Kopf frei: So können Ärzte und Ärztinnen psychischer Belastung vorbeugen
Langer Schichtdienst, hoher Arbeitsdruck und emotionale Grenzerfahrungen – für viele Ärztinnen und Ärzte gehört das zum Berufsalltag. Die mentale Belastung bleibt oft unsichtbar, bis sie sich in Erschöpfung, Schlafstörungen oder sogar einem Burnout äußert. Besonders die Verantwortung für Patientinnen und Patienten, schwierige Entscheidungen unter Zeitdruck und belastende Schicksale können auf die Psyche schlagen. Um langfristig gesund zu bleiben, sind gezielte Strategien zur mentalen Entlastung unerlässlich:
- Klare Grenzen setzen: Auch wenn die Arbeit nie aufhört – Erholungszeiten müssen sein. Regelmäßige Pausen und eine klare Trennung zwischen Beruf und Privatleben helfen dabei, langfristig leistungsfähig zu bleiben.

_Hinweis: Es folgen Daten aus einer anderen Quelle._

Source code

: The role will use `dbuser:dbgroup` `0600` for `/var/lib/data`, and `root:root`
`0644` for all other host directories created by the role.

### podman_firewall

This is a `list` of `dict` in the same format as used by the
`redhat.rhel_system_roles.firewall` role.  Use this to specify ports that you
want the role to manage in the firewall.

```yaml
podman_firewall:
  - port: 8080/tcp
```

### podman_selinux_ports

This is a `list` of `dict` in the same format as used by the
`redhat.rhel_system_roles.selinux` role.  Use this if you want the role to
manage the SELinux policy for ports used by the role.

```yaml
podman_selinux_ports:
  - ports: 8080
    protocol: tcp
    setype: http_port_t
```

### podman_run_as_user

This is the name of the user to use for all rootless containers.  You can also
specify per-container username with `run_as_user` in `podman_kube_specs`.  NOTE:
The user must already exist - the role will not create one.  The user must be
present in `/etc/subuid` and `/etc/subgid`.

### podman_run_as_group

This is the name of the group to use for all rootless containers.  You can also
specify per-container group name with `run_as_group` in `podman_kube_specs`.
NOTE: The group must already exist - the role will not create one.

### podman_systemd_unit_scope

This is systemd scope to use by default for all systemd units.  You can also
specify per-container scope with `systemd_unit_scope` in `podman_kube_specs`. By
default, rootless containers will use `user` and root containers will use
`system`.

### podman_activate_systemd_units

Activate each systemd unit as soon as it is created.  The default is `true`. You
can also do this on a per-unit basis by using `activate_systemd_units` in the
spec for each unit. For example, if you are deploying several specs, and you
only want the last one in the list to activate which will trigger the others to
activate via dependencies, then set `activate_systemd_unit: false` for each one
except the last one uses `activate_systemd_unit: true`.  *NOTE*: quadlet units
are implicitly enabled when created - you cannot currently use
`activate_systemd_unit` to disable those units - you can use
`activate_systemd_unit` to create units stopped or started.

- Supervision und Austausch: Gespräche mit Kollegen, Kolleginnen oder Mentoren, Mentorinnen können helfen, belastende Erlebnisse zu verarbeiten und sich gegenseitig zu stärken.
- Mentale Entlastung durch Sport und Achtsamkeit: Bewegung, Meditation oder gezielte Entspannungstechniken wie Progressive Muskelentspannung helfen, Stress abzubauen und den Kopf freizubekommen.
- Hilfe annehmen: Wer erste Anzeichen von Erschöpfung spürt, sollte nicht zögern, professionelle Unterstützung in Anspruch zu nehmen – psychische Gesundheit ist genauso wichtig wie körperliche.
Schlaf als Medizin: Regeneration nicht unterschätzen
Besonders bei Schichtarbeit leidet der Schlafrhythmus. Doch wer hier nicht aufpasst, rutscht leicht in die chronische Erschöpfung. Die besten Tipps für erholsamen Schlaf:
- Feste Rituale nach der Schicht: Erteilen Sie sich selbst eine Stunde vor dem Schlafengehen Handyverbot im Schlafzimmer.
- Schlafumgebung optimieren: Sorgen Sie für gut gelüftete, dunkle und kühle Räume, denn sie fördern den Tiefschlaf.
Weitere Tipps für einen erholsamen Schlaf nach dem Schichtdienst gibt es hier.
Besser essen trotz stressigem Alltag
Der Klinikalltag ist hektisch – da wird schnell zur Schokolade oder zum Fast-Food-Burger gegriffen. Dabei ist eine gesunde Ernährung entscheidend für die körperliche und mentale Leistungsfähigkeit.
- Meal Prep statt Fast Food: Investieren Sie am Wochenende ein wenig Zeit für die kulinarische Vorbereitung ihrer Arbeitswoche.
- Gesunde Snacks griffbereit haben: Nehmen Sie sich Nüsse, mundgerecht geschnittenes Obst und Proteinriegel von zuhause mit, dann können Sie Kantinen-Süßigkeiten leichter widerstehen.
- Genügend trinken: Ohne Kaffee geht bei wenigen Fachkräften im Krankenhaus was. Das ist klar, aber Wasser oder ungesüßte Tees sollten überwiegen.